Mr. Dunner earned a J.D. from Georgetown University Law Center and a B.S. in Chemical Engineering from Purdue University. He is admitted to practice in the District of Columbia and before the U.S. Court of Appeals, Federal Circuit, the U.S. Supreme Court, and the U.S. Patent and Trademark Office.


Rudy Telscher has litigated for 25 years a wide array of intellectual property disputes in district and appellate courts throughout the United States. He was lead counsel in Octane Fitness, LLC v. Icon Health & Fitness, Inc., where he handled oral argument before the U.S. Supreme Court. His team successfully defended the patent infringement case from the district court up to the Supreme Court. The case significantly altered the standard for awarding attorney fees under 35 U.S.C. § 285. Mr. Telscher also served as lead counsel in CDM Fantasy Sports v. Major League Baseball, in which his team made new law in turning back Major League Baseball’s attempts to monopolize the $1.5 billion per year fantasy sports industry. Mr. Telscher has successfully tried to verdict cases in the patent, copyright, trademark and trade secret areas.

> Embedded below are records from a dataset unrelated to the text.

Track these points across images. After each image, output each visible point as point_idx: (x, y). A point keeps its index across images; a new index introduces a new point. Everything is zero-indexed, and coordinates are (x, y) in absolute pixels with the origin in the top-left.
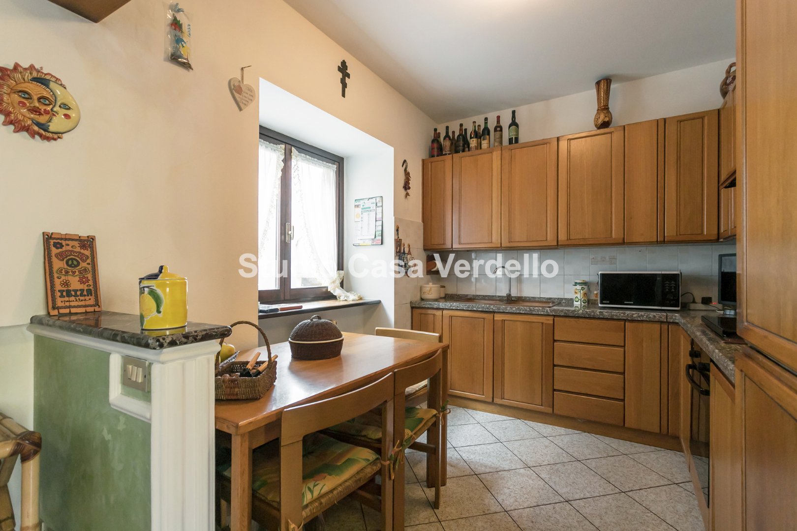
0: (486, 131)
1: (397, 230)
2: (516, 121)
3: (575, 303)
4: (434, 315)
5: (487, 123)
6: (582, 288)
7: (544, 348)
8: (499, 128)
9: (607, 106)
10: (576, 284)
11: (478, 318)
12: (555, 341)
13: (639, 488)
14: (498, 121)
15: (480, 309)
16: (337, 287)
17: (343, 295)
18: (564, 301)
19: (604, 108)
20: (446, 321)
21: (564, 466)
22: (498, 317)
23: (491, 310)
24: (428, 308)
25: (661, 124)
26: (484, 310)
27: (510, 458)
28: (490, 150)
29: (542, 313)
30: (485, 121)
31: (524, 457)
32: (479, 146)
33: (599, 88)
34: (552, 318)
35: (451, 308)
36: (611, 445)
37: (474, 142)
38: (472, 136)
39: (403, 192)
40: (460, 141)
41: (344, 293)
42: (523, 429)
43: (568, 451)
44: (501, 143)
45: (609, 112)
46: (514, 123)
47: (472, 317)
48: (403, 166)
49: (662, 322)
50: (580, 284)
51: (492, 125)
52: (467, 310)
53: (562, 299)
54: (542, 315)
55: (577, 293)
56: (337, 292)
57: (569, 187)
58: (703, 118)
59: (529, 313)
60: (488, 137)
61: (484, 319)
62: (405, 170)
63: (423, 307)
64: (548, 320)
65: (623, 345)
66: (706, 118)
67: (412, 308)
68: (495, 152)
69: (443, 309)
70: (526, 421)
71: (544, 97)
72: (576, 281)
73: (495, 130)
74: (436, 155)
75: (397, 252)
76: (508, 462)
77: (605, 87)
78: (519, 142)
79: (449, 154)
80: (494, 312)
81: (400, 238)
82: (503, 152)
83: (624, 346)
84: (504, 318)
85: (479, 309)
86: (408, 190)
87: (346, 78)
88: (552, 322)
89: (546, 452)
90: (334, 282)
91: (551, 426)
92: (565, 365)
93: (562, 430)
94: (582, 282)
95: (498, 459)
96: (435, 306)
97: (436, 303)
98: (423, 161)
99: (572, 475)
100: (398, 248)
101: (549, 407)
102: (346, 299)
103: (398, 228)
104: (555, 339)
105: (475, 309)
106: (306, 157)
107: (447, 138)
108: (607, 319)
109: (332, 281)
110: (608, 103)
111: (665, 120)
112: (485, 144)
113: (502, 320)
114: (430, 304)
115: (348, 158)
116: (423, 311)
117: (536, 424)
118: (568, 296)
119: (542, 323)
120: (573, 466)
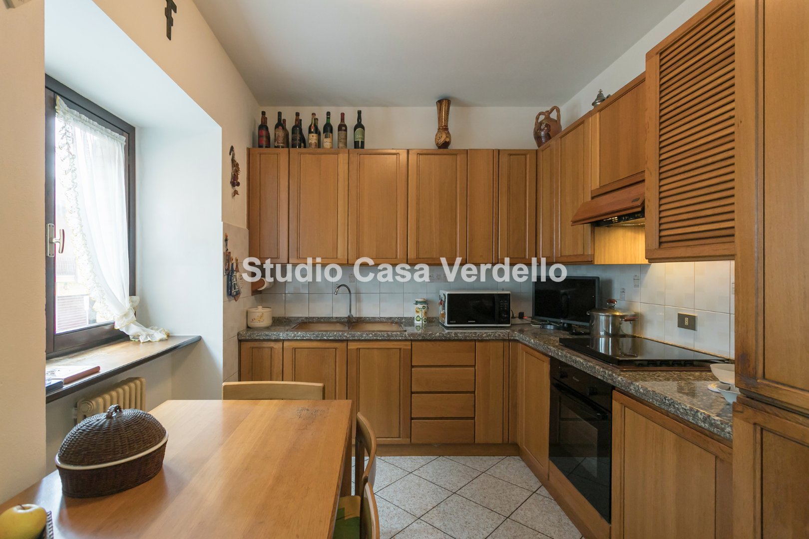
0: (328, 128)
1: (226, 240)
2: (362, 123)
3: (416, 322)
4: (271, 348)
5: (329, 118)
6: (423, 306)
7: (402, 375)
8: (342, 127)
9: (447, 126)
10: (417, 303)
11: (329, 348)
12: (412, 367)
13: (515, 509)
14: (343, 119)
15: (332, 338)
16: (133, 323)
17: (144, 334)
18: (404, 320)
19: (444, 128)
20: (288, 356)
21: (447, 504)
22: (352, 346)
23: (344, 338)
24: (264, 340)
25: (496, 154)
26: (337, 338)
27: (395, 512)
28: (334, 151)
29: (400, 338)
30: (327, 115)
31: (407, 506)
32: (319, 144)
33: (441, 107)
34: (409, 343)
35: (295, 338)
36: (468, 464)
37: (314, 138)
38: (312, 130)
39: (230, 190)
40: (297, 133)
41: (144, 331)
42: (386, 469)
43: (439, 484)
44: (346, 144)
45: (448, 134)
46: (359, 125)
47: (322, 348)
48: (230, 154)
49: (504, 340)
50: (421, 303)
51: (335, 122)
52: (315, 340)
53: (402, 318)
54: (400, 340)
55: (418, 312)
56: (133, 330)
57: (418, 203)
58: (525, 155)
59: (386, 339)
60: (331, 134)
61: (336, 349)
62: (233, 160)
63: (256, 339)
64: (406, 345)
65: (474, 364)
66: (528, 156)
67: (240, 341)
68: (341, 155)
69: (284, 340)
70: (383, 458)
71: (385, 104)
72: (417, 300)
73: (340, 128)
74: (264, 145)
75: (226, 270)
76: (396, 519)
77: (447, 107)
78: (365, 148)
79: (282, 147)
80: (347, 341)
81: (229, 251)
82: (351, 155)
83: (475, 366)
84: (359, 347)
85: (330, 338)
86: (236, 187)
87: (172, 11)
88: (410, 348)
89: (423, 493)
90: (126, 315)
91: (408, 457)
92: (424, 391)
93: (420, 460)
94: (422, 300)
95: (385, 519)
96: (273, 338)
97: (275, 333)
98: (249, 150)
99: (460, 513)
100: (227, 264)
101: (407, 438)
102: (149, 339)
103: (227, 236)
104: (413, 365)
105: (325, 338)
106: (80, 117)
107: (280, 127)
108: (460, 340)
109: (124, 314)
110: (447, 124)
111: (499, 151)
112: (327, 143)
113: (357, 349)
114: (267, 335)
115: (142, 128)
116: (256, 344)
117: (393, 459)
118: (407, 315)
119: (400, 349)
120: (454, 501)
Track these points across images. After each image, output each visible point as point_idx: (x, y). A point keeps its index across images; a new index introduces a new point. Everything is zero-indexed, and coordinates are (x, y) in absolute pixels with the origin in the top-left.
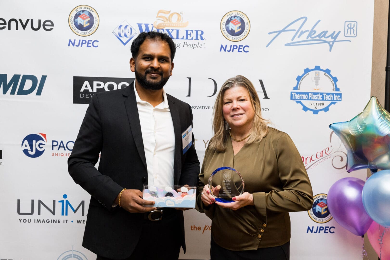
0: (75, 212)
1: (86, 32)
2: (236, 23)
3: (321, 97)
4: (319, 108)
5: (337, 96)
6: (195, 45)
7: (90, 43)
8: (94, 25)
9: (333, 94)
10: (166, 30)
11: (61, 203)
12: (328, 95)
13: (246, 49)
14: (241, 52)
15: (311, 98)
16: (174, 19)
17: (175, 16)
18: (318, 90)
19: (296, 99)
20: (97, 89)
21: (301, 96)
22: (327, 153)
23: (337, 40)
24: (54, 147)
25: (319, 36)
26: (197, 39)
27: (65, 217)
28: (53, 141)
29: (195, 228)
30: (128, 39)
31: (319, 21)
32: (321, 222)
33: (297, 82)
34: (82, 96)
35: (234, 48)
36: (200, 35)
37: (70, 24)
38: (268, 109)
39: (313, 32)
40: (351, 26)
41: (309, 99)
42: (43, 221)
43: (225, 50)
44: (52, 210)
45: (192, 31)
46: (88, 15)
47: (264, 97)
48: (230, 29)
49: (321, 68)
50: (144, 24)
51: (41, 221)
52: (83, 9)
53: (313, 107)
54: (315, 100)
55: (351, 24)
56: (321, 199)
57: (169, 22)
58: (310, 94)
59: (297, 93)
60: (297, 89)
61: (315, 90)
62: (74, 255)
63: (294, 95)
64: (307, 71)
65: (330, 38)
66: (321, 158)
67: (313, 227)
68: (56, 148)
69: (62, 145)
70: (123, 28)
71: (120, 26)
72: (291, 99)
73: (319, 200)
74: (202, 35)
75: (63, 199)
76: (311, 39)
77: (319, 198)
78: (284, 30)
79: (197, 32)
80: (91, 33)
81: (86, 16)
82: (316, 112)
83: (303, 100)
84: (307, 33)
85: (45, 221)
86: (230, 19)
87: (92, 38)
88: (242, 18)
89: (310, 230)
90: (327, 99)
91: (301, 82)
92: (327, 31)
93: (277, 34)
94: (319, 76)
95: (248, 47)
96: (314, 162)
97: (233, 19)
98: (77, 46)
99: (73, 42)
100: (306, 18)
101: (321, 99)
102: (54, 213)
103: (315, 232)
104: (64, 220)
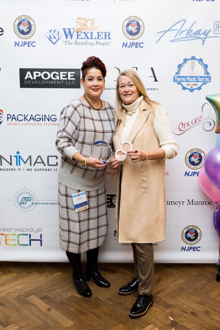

Mr. Telscher earned a J.D., with high distinction, from the University of Iowa and a B.S. in Electrical Engineering, with honors, from the University of Missouri. He is admitted to practice in Illinois and Missouri as well as before the U.S. Supreme Court, the U.S. Court of Appeals for the Federal Circuit, the U.S. Patent and Trademark Office, and the International Trade Commission.